• [EXERCISE PROMPT]:
Find the line that contains "public java.lang.String toString()" in the entries below. Write out that line and all that follow it, unchanged and alone.

==== GIVEN RECORDS

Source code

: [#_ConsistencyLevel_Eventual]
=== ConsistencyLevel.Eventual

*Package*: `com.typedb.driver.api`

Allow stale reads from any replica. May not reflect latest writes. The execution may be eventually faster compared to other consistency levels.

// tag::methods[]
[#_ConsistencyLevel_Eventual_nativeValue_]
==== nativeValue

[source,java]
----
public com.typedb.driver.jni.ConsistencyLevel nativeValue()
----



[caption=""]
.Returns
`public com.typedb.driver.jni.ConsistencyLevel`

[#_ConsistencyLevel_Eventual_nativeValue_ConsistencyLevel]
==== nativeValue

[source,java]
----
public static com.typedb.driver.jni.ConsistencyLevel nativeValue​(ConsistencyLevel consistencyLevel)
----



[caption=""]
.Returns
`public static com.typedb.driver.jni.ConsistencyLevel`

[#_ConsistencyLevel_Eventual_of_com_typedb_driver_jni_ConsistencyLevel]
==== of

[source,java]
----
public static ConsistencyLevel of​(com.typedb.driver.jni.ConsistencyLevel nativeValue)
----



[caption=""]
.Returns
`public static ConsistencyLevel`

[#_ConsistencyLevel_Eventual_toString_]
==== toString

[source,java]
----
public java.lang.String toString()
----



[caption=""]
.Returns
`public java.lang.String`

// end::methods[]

========

• [RESPONSE TO THE TASK]:
public java.lang.String toString()
----



[caption=""]
.Returns
`public java.lang.String`

// end::methods[]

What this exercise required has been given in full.